Collection entries:
··········

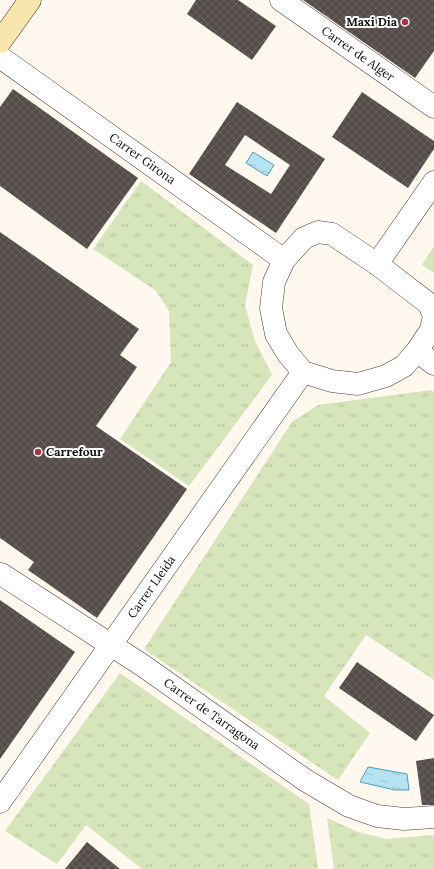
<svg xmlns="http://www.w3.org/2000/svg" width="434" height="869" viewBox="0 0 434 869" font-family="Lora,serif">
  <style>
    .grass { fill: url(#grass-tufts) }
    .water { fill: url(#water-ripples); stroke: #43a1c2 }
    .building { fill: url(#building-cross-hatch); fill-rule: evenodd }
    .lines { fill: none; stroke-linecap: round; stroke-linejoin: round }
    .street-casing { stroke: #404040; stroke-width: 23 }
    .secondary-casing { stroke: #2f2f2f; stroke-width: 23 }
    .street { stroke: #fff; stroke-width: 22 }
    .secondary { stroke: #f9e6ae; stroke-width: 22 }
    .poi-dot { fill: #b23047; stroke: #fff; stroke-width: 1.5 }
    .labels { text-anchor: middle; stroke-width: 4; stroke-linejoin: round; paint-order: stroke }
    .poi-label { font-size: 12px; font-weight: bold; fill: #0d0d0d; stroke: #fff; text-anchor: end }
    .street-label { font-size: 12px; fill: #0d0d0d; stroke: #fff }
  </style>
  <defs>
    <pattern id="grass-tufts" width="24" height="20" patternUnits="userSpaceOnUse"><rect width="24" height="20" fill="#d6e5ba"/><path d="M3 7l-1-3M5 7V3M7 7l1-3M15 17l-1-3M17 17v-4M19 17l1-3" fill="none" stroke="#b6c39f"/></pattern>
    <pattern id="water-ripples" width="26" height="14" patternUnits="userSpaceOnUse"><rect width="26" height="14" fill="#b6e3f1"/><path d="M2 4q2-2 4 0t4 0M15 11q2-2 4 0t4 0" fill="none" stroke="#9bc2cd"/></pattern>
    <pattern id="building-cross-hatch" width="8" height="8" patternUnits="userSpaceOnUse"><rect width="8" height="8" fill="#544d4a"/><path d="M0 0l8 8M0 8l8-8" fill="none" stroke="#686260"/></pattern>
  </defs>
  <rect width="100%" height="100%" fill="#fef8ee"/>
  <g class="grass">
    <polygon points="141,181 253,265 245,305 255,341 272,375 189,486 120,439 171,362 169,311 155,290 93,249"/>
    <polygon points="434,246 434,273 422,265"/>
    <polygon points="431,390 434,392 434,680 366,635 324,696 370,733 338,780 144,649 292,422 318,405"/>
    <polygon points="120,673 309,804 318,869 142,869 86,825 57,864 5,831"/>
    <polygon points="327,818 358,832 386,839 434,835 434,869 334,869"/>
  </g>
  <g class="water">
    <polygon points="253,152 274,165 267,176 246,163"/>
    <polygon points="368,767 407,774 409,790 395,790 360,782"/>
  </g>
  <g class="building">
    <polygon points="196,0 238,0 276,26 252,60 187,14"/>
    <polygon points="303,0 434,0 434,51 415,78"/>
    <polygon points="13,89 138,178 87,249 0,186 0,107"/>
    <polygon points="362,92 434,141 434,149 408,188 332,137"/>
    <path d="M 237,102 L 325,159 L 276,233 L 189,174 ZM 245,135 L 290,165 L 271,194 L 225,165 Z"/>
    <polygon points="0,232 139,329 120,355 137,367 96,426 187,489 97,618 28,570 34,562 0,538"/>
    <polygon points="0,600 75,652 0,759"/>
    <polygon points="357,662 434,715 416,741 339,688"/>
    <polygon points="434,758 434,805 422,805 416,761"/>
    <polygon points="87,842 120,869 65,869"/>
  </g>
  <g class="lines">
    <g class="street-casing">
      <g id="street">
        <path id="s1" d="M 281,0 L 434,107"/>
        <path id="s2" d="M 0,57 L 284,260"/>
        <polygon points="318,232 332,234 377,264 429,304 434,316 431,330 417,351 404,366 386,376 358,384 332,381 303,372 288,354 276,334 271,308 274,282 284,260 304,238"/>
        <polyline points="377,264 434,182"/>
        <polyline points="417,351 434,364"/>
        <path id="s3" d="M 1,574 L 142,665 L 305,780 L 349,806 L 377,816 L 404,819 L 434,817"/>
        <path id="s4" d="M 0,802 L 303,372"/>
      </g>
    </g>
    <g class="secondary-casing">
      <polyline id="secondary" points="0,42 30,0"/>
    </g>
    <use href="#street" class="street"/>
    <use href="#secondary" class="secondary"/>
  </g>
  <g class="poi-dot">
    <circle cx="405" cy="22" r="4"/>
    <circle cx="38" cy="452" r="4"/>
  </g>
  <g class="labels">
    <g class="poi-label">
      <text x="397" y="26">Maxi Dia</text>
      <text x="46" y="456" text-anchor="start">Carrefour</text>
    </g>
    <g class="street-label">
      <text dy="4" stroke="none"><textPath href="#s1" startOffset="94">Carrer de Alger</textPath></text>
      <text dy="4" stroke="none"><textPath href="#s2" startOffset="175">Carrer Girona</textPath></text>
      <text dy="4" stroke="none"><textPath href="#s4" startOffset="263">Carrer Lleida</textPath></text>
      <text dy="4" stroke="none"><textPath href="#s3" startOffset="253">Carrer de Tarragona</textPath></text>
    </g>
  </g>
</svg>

··········

Return every line from the entries that holds the string "linejoin".

Expected answer:
    .lines { fill: none; stroke-linecap: round; stroke-linejoin: round }
    .labels { text-anchor: middle; stroke-width: 4; stroke-linejoin: round; paint-order: stroke }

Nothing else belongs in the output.